From this winter of 2006 until last winter, each and every meeting with Tariq Ali bhai has been impressive. A nod and a smile were his gesture of greeting. And he never departed from the respectful “apni,” even when he talked to schoolchildren. I believed in the strength of young people and volunteering. Along with the other directors of the Liberation War Museum, Tariq Ali Bhai amassed a lot of volunteers of all ages, from other professions. I believe that LWM is one of the few organizations in Bangladesh that advertises large-scale volunteering. As a component of LWM’s outreach program, Tariq Ali Bhai occasionally accompanied mobile exhibitions in educational establishments across the country.
As an LWM volunteer, I was fortunate to witness your interaction with other young people of other ages and social classes. He emphasized the importance of volunteering, the desire to be informed of the right story, and how it shapes our offer and our future. Thanks to him and other administrators, I was able to participate in a series of educational trainings and outdoor workshops in Bangladesh, opportunities that were open to many of the museum’s volunteers.
Tariq Ali Bhai encouraged us to learn, to know the greatest world, and to broaden our horizons, so that we would settle for others. He was one of the most secular people I’ve ever met and believed in museum collaboration efforts. or establishments around the world to denounce and mitigate ethnic, devout and racial conflicts.

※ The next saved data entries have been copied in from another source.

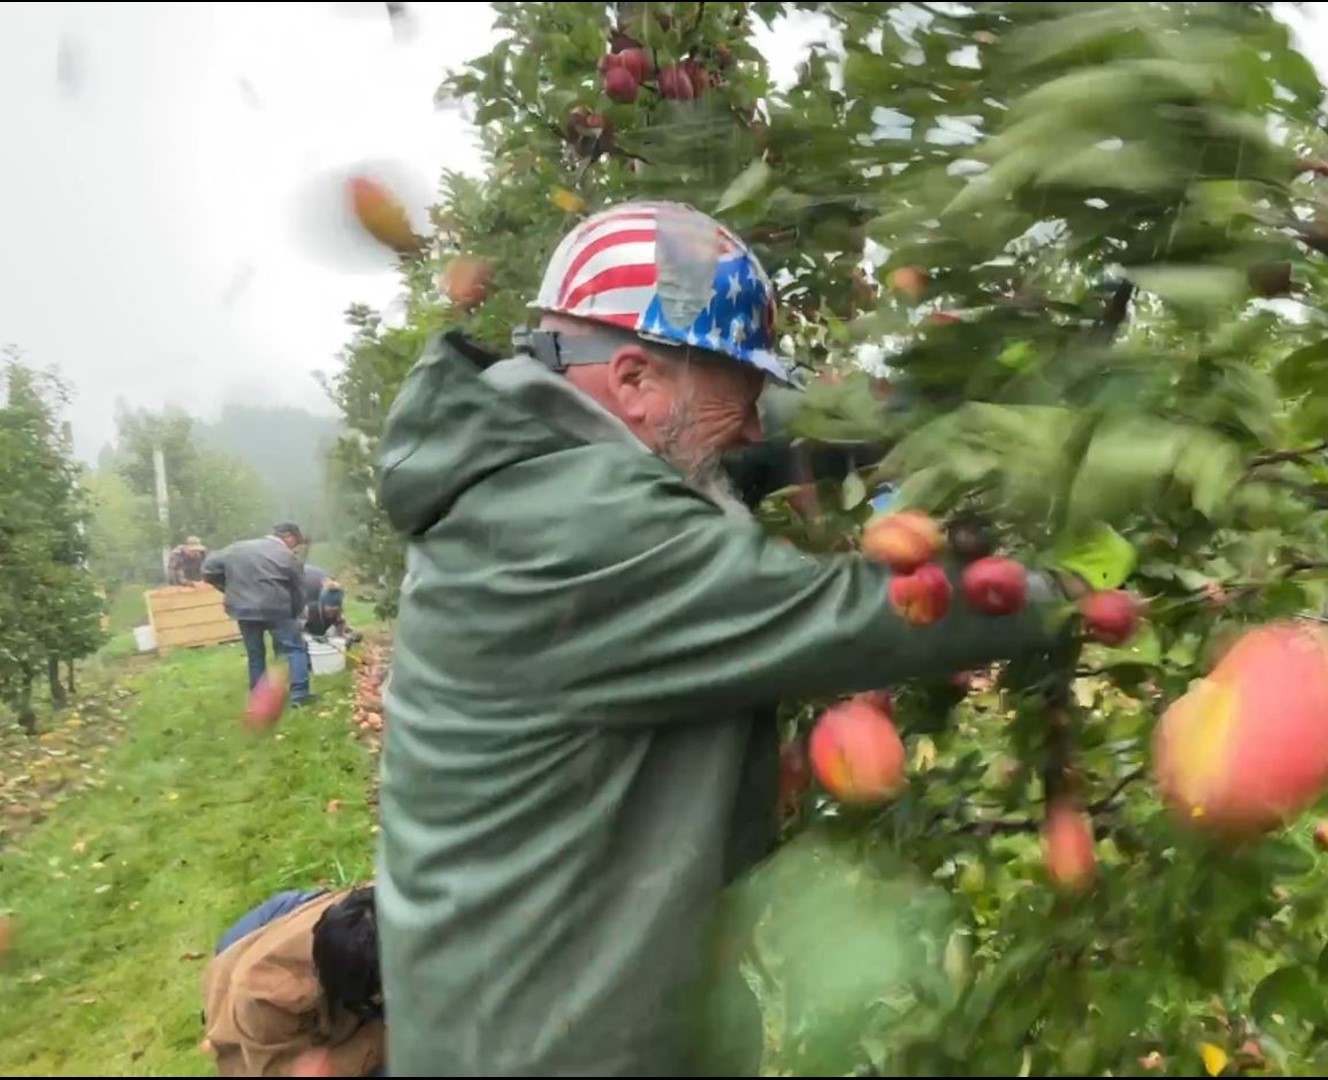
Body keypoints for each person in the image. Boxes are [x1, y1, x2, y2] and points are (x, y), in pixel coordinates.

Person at [373, 200, 1084, 1076]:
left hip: (522, 1009)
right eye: (737, 397)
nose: (753, 425)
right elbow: (849, 615)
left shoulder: (524, 473)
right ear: (633, 381)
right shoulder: (584, 534)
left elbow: (753, 446)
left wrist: (930, 409)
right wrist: (1071, 593)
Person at [202, 885, 385, 1077]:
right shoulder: (267, 995)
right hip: (240, 979)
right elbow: (293, 1072)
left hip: (293, 915)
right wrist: (385, 1036)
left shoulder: (387, 908)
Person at [205, 524, 312, 708]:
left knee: (255, 655)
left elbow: (208, 570)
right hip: (277, 607)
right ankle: (299, 696)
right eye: (295, 543)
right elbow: (298, 588)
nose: (294, 548)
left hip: (243, 609)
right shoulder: (286, 555)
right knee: (296, 649)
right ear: (289, 537)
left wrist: (228, 588)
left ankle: (258, 699)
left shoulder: (237, 548)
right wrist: (297, 614)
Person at [300, 565, 358, 645]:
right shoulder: (308, 610)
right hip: (307, 640)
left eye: (335, 608)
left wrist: (349, 637)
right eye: (330, 608)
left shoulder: (338, 614)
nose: (332, 611)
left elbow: (341, 633)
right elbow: (296, 632)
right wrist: (311, 637)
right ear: (322, 604)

It would remind us of the 4 great principles of our liberation war: secularism, democracy, socialism and nationalism. As far as I have known him, he has never deviated from those principles. To my knowledge, he was not affiliated with any policy. Tariq Ali Bhai was not apolitical, he firmly believed that a party, which in fact implemented the principles of the liberation war, can save the country from extremism, devotion and ethnic divisions. a peaceful, tolerant and equitable society, and that is what he has been pointing out from the beginning.
He never seemed exhausted by the travels, seminars, occasions to announce and spread the essence of our war of liberation or the barrage of communications he had to achieve to achieve it. I discovered it at LWM’s small workplace in Segunbagicha, much later hours, running on paper, a presentation or an event. In fact, he would be the first to get up and prepare for any program, education and workshop, whether on site, outdoors or abroad.

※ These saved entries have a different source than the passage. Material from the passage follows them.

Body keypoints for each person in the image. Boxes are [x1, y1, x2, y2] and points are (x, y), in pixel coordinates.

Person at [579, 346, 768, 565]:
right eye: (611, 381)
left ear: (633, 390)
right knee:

The last time I met him at the new permanent construction of the Liberation War Museum in Sher-e-Bangla Nagar, Tariq Ali Bhai, along with all the other museum administrators, employees, staff and volunteers, had worked tirelessly day and night. raise budget for this construction comprising the greatest valuable moments in my country’s history.
With his same smile and usual nod, he mocked me telling me that he had left the museum, entering his facility after almost five years. I apologized for my absence, for being disconnected from the museum’s activities. Then he said he’d locate anything like that. Maybe I’ll get back in touch with the museum remotely.

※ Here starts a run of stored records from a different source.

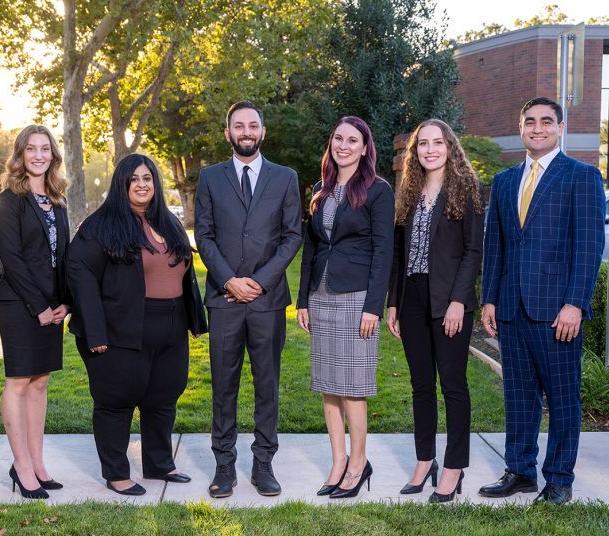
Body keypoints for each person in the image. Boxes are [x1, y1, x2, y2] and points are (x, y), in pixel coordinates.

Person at [479, 97, 605, 505]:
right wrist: (490, 300)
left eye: (546, 121)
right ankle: (519, 471)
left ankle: (559, 479)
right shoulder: (503, 181)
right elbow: (494, 247)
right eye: (530, 121)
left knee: (563, 397)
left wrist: (575, 303)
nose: (537, 128)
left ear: (560, 127)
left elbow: (589, 247)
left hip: (557, 311)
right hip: (512, 309)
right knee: (518, 395)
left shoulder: (581, 177)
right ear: (521, 128)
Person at [67, 153, 207, 496]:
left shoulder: (168, 222)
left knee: (163, 397)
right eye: (135, 179)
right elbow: (79, 272)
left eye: (147, 178)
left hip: (171, 327)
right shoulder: (102, 225)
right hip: (122, 328)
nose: (142, 185)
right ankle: (116, 473)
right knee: (117, 401)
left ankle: (159, 463)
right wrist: (95, 331)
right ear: (122, 184)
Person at [195, 101, 302, 498]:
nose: (246, 131)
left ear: (262, 131)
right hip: (224, 300)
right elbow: (202, 235)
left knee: (266, 384)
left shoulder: (285, 177)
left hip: (267, 299)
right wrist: (228, 280)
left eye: (252, 125)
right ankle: (224, 466)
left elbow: (293, 236)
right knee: (224, 385)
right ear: (228, 133)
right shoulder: (209, 178)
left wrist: (257, 281)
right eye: (238, 125)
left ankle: (263, 464)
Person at [296, 116, 393, 499]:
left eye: (353, 140)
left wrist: (374, 307)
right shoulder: (321, 189)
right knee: (328, 386)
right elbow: (312, 247)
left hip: (357, 299)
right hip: (321, 296)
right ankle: (337, 462)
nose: (344, 145)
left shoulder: (378, 190)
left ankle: (358, 463)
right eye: (338, 138)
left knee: (352, 388)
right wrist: (302, 299)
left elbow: (384, 251)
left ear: (365, 147)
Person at [386, 119, 484, 503]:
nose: (429, 149)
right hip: (411, 296)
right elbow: (399, 252)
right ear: (415, 151)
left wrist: (458, 301)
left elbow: (474, 251)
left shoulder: (466, 188)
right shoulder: (408, 190)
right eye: (422, 144)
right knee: (421, 386)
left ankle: (454, 466)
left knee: (453, 385)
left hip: (449, 300)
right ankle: (424, 460)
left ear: (449, 147)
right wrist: (393, 301)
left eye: (437, 143)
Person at [0, 125, 71, 500]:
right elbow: (12, 259)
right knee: (19, 382)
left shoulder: (57, 198)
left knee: (40, 383)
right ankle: (21, 466)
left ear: (53, 155)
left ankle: (38, 464)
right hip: (20, 305)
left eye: (45, 149)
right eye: (31, 149)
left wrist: (65, 301)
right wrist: (39, 307)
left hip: (52, 308)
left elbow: (64, 257)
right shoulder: (10, 199)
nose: (39, 155)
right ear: (21, 154)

A moment of assembly never took place. A year passed, the pandemic came and ruined our lives. I could never go back to the LWM and I had this assembly with Tariq Ali bhai. And now it will never happen. My hero, whom I had the opportunity to meet in person, moved to a position of no retreat. The next time I make a stop at the LWM, he may not be there to welcome me with a nod and a smile. Listen to me, I will tell you, Tariq Bhai, neither I nor all the young people you have inspired, we will never be able to give up the LWM or the dream that instilled in us to build a society – harmonious, tolerant and equitable. Rest in peace, Tariq Ali bhai.